ECARUKAMPALA, MARCH 10- Qalaa Holdings solid waste recycling subsidiary ECARU, has signed a US$ 50 million contract with Ethiopian cement maker Messebo that could potentially shift the cost dynamics of cement manufacture in the region. ECARU will supply a system that will convert 100,000 tons of biomass annually into energy to fire Messebo’s kilns.

The biomass will gradually replace coal in the production process bringing significant cost savings. According to the agreement ECARU will be a technology and service provider responsible for collecting, transporting and processing local Biomass into an environmentally friendly alternative solid fuel.

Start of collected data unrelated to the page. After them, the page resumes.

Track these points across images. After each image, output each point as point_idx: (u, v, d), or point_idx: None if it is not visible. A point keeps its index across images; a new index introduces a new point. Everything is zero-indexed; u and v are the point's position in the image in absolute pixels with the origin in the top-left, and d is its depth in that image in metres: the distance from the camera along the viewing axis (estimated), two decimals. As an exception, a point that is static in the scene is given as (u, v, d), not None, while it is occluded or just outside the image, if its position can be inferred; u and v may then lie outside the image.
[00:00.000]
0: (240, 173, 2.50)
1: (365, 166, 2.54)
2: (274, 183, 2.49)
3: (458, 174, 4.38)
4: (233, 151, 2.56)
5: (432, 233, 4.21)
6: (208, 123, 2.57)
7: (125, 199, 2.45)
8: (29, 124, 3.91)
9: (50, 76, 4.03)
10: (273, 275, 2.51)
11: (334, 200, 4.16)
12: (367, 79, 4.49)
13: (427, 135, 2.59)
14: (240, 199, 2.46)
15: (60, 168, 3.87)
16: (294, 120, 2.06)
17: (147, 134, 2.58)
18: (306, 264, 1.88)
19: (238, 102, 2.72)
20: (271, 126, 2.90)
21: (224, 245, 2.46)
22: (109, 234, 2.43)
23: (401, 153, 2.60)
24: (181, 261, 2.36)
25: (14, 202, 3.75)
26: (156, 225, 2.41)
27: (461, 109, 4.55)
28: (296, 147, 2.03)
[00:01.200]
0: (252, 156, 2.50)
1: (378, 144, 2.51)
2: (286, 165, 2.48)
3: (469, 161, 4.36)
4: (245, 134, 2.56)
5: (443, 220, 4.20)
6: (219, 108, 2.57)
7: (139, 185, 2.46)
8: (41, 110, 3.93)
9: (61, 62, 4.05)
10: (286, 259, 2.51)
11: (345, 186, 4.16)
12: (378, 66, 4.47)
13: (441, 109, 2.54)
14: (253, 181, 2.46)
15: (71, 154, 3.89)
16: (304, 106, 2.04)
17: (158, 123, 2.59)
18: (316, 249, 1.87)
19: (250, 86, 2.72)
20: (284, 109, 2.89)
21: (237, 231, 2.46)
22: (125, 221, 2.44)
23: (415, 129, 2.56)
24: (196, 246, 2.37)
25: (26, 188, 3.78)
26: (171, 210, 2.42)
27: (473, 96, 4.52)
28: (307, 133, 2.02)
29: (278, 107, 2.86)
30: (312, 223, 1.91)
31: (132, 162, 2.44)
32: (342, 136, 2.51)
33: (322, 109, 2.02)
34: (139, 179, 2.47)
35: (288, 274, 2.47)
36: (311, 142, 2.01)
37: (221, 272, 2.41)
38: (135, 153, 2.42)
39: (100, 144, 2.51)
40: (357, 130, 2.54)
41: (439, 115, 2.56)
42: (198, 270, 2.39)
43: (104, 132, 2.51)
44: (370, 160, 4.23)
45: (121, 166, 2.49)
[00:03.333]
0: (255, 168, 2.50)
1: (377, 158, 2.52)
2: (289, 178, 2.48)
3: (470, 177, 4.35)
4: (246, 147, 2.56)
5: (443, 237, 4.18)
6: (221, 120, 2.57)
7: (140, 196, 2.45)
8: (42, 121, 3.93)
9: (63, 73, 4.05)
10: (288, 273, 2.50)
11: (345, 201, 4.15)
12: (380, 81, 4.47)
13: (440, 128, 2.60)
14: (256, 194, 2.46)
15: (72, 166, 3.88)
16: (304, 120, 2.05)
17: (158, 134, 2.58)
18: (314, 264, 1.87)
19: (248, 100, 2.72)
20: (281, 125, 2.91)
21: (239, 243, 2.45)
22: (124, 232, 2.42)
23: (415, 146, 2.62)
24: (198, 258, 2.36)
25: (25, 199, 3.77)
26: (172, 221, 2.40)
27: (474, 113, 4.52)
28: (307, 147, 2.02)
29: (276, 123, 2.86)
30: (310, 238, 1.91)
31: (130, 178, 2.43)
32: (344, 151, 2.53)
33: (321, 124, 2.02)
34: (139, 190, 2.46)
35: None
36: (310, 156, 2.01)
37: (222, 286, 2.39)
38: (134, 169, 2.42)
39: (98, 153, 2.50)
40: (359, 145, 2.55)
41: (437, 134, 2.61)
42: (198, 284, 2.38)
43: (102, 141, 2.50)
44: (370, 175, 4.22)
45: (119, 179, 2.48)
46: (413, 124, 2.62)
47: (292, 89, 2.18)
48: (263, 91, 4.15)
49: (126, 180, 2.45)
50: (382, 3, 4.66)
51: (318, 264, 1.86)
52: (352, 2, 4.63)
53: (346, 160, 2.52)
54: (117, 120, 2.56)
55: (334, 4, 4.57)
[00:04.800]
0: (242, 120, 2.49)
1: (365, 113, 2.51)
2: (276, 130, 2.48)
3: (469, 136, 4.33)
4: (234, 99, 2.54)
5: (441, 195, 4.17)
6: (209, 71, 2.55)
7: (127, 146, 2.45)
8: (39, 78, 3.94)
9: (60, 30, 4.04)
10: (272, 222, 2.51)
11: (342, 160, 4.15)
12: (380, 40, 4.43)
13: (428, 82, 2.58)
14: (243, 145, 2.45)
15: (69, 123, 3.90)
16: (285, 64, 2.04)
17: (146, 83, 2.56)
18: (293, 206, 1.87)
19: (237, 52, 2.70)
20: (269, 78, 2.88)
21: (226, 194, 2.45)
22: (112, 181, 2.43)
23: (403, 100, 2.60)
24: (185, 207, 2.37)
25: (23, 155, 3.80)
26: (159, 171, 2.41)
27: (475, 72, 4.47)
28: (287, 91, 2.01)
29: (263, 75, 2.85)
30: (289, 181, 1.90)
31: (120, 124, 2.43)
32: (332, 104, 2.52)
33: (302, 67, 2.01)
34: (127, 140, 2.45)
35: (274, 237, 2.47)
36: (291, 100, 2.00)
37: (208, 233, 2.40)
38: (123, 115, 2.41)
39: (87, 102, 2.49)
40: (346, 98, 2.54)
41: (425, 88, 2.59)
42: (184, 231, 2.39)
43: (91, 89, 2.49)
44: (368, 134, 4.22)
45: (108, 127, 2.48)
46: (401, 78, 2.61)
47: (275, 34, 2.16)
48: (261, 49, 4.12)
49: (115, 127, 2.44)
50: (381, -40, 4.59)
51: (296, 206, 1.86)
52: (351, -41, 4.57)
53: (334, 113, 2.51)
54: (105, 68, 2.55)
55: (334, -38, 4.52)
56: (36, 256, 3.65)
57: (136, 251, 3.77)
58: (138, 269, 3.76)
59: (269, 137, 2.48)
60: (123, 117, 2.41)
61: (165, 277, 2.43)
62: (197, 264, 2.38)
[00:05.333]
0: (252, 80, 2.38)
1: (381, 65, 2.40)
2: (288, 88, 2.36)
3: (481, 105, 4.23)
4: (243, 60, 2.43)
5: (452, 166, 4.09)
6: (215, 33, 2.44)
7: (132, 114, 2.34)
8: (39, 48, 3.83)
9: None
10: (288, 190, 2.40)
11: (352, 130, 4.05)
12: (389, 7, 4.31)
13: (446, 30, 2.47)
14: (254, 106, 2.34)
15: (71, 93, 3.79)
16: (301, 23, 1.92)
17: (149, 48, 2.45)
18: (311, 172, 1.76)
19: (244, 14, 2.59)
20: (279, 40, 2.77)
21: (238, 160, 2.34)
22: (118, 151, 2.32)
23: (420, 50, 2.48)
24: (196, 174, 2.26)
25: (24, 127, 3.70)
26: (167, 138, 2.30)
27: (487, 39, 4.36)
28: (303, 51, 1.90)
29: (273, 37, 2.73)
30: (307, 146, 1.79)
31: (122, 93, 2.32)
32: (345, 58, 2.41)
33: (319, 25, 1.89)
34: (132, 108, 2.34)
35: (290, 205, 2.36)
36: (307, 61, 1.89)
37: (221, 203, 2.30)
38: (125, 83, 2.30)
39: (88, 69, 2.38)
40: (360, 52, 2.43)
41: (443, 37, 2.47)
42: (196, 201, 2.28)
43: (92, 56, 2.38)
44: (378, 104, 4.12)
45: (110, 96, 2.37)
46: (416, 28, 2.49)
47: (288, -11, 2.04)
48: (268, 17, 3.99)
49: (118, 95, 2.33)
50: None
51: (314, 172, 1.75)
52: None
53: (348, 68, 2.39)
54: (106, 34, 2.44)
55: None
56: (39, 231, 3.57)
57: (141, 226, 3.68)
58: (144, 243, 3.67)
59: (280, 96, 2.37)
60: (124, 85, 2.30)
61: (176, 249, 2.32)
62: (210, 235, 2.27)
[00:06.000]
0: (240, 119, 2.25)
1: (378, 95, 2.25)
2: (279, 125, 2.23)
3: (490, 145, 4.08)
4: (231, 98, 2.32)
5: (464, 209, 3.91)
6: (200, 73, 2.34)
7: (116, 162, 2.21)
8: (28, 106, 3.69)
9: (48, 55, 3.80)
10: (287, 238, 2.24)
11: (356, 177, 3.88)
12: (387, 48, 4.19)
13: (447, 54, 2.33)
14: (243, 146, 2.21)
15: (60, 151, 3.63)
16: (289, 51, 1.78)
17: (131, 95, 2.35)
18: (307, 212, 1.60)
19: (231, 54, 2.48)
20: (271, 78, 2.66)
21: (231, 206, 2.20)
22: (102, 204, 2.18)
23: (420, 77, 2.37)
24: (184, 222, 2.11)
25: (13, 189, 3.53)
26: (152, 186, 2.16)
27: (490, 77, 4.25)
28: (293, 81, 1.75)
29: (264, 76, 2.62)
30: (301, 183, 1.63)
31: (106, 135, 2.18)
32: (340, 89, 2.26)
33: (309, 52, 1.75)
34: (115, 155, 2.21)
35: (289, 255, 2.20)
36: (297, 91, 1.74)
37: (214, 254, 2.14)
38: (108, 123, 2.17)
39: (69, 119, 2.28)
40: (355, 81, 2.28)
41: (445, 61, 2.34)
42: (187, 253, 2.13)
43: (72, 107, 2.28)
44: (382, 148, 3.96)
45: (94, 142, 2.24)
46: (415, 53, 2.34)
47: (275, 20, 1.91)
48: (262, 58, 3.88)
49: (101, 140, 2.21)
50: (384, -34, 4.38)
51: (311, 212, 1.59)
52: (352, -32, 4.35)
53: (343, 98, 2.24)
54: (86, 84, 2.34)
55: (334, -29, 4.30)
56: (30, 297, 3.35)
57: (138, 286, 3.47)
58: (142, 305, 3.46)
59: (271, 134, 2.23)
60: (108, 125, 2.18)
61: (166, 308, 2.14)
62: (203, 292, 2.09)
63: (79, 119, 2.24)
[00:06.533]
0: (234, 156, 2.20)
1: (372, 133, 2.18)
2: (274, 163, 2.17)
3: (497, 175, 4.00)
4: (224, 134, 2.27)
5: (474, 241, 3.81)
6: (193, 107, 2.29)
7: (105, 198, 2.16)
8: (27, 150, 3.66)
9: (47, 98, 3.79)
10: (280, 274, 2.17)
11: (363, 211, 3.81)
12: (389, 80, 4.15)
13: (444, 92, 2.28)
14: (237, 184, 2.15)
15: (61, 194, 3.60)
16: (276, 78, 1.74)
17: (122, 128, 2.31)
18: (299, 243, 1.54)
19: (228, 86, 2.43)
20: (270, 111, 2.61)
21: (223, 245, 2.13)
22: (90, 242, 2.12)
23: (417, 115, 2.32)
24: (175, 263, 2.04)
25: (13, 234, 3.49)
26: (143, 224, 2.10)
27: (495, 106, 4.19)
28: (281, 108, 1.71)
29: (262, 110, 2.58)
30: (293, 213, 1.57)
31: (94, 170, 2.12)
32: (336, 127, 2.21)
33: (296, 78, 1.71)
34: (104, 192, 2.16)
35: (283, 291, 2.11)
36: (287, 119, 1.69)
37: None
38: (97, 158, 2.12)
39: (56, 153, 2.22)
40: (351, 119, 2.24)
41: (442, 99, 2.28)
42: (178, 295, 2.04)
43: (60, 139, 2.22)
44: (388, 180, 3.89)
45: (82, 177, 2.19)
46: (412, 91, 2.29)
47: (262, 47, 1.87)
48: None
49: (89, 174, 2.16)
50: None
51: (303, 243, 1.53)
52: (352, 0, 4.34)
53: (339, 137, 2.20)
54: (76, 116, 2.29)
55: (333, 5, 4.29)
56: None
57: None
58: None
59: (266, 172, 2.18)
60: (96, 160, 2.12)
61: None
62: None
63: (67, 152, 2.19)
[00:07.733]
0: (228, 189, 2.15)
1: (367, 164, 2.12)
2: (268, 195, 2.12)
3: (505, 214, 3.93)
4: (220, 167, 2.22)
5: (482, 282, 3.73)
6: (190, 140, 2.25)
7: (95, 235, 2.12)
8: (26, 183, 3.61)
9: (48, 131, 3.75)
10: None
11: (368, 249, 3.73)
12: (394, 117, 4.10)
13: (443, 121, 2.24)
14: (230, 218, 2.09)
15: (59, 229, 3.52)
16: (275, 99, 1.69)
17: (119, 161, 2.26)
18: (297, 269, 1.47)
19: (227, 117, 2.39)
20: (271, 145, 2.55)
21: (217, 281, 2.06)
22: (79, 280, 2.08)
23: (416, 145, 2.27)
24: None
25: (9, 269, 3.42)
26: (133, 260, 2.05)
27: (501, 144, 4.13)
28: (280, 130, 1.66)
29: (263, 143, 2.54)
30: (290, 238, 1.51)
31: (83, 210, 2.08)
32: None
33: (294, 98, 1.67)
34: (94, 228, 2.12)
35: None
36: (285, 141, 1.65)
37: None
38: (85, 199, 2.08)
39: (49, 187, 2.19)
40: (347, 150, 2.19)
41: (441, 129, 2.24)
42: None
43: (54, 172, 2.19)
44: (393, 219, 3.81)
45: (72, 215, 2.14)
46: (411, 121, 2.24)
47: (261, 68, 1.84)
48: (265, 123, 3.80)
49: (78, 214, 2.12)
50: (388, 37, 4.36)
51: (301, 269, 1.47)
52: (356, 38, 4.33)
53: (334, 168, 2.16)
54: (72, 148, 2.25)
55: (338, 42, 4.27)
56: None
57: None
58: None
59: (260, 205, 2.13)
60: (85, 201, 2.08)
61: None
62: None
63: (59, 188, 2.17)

“Biomass is a renewable, carbon neutral energy source that comes from agricultural residues that would otherwise be openly burned. This waste to energy solution for heavy industries such as cement manufacturing is beneficial on multiple fronts. It helps nations solve their Biomass challenges, it reduces emissions that come from burning fossil fuels such as fuel oil, natural gas and coal, and it is a more cost-efficient and sustainable source of energy,” says ECARU Ceo Dr. Hisham Sherif.

ECARU has been supplying alternative Solid fuel, Biomass, as a source of energy to Egypt’s leading cement companies for the past five years.

The contract with Messebo Cement, with a production capacity of 2 million tons of cement per annum, should be of interest to cement makers in East Africa as Ethiopia gradually gets into the regional market through COMESA and the Northern Corridor Integration Projects.

As Addis moves to lower energy costs for its manufacturers, Ugandan cement makers are still dependent on furnace oil and expensive electricity in their production processes. Ethiopia has gone a step further to lower tariffs for industrial power to less than 6 cents for a kilowatt hour.

Analysts have warned that short of reciprocation for their manufacturers through matching tariffs, East African countries face the prospect of a massive desertion by investors or alternatively, struggling enterprises against cheaper imports from integrated markets.